I can’t watch stand-up now—the thought of it floods me with a heavy, panicked dread. There’s only so much hostility you can absorb before you internalize the rejection, the message that you are not wanted. My point about rape jokes may have gotten through, but my identity as a funny person—the most important thing in my life—didn’t survive. Among a certain subset of comedians and their fans, “Lindy West” is still shorthand for “humorless bitch.” I sometimes envy (and, on my bad days, resent) the funny female writers of my generation who never get explicitly political in their work. They’re allowed to keep their funny cards; by engaging with comedy, by trying to make it better, I lost mine.

The anti-feminist drumbeat is always the same in these conversations: They’re trying to take comedy away from us. Well, Tosh got a second TV show, while the art that used to be my catharsis and my unqualified joy makes me sick now.

The most frustrating thing is that my silly little Autobiography report dreams are finally coming true: I’ve been offered TV writing gigs, been asked to write pilots, had my work optioned, watched jokes I wrote for other comics get laughs on the air while wannabe open-micers were still calling me “the anti-comedy” on Twitter. Andy Richter and Sarah Thyre are friends of mine now. (Coincidentally, he’s one of the few big-name comedians who’s been tirelessly supportive.) I finally clawed my way to the plateau where my seemingly impossible goals were within reach, and I don’t even know if I want them anymore.

Video-game critic Leigh Alexander, who is perpetually besieged by male gamers for daring to critique a pastime that is hers as much as theirs, wrote a beautiful meditation on her weariness—on the toll of rocking the boat in an industry you love—for Boing Boing: “My partner is in games, and his friends, and my guy friends, and they run like founts of tireless enthusiasm and dry humor. I know sometimes my ready temper and my cynicism and the stupid social media rants I can’t always manage to stuff down are tiring for them. I want to tell them: It will never be for me like it is for you. This will only ever be joy, for you.”

Men, you will never understand. Women, I hope I helped. Comedy, you broke my heart.





The Tree


The tree fell on the house when I was sleeping, alone, in the bed that used to be ours, two weeks before my father died, four weeks after Aham told me he was leaving, eight weeks after we moved in together in a new state with grand plans. We shouldn’t have gone.

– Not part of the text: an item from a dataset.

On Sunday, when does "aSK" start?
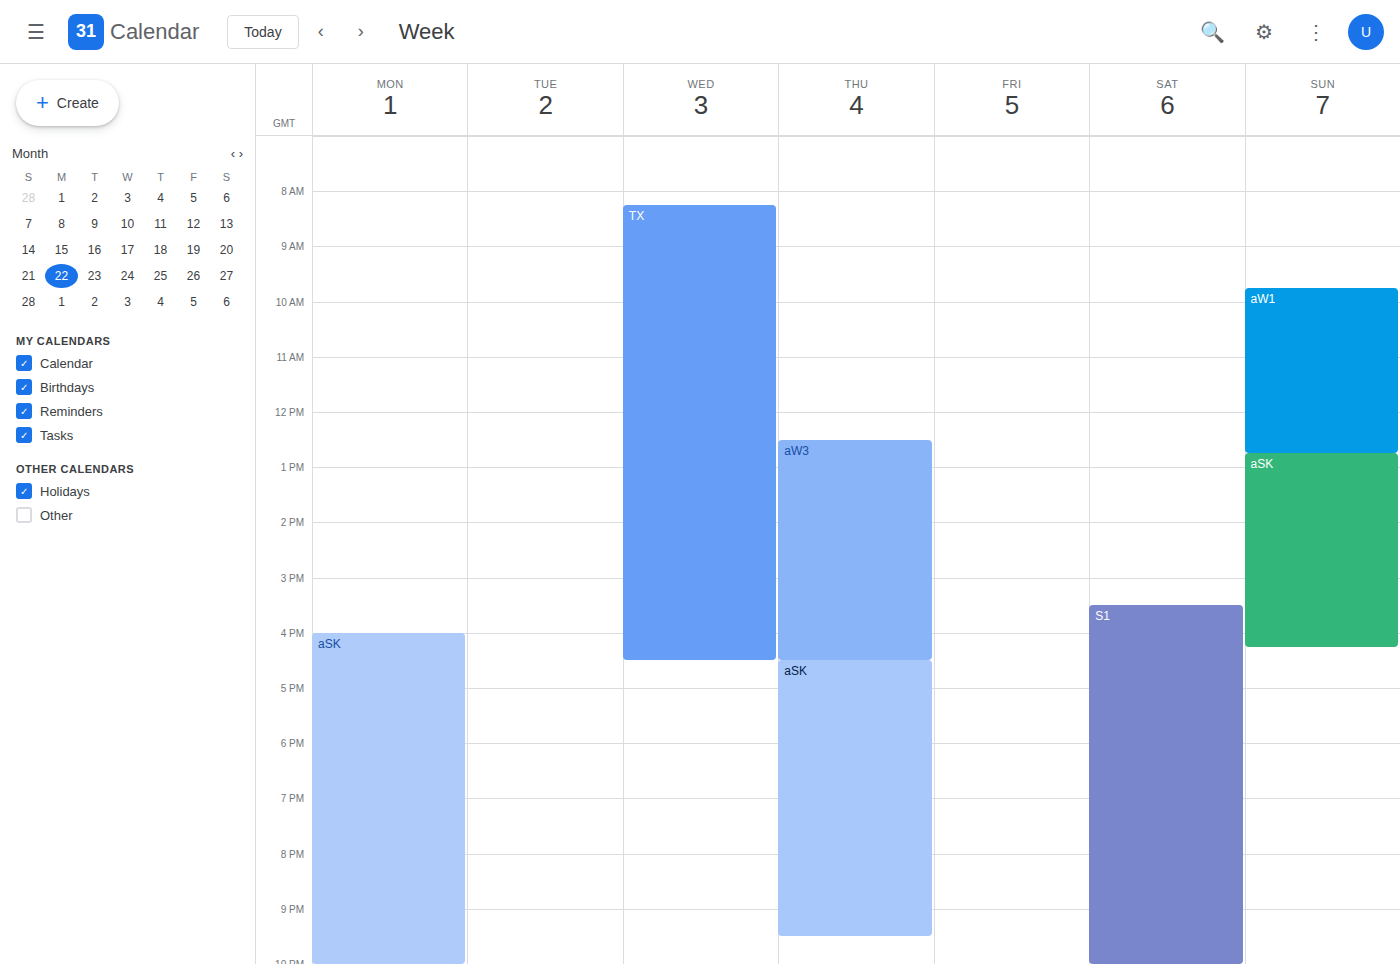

Because even that—“grand plans”—that’s just some nothing I tell myself, still, even now, four years later, when I shouldn’t need it anymore. It was wrong before we left. It was wrong in the moving truck, it was wrong in my parents’ driveway, waving good-bye, my dad wrapped in a plaid blanket and leaning on my mom, probably one of the last times he was out of bed (and I left; I left), it was wrong in Portland, Eugene, Grants Pass, Ashland, Yreka, Weed, Redding, Willows, Stockton, Buttonwillow/McKittrick, and Castaic, and east on the 210 and south on the 2, and off on Colorado, left, right, right, and right.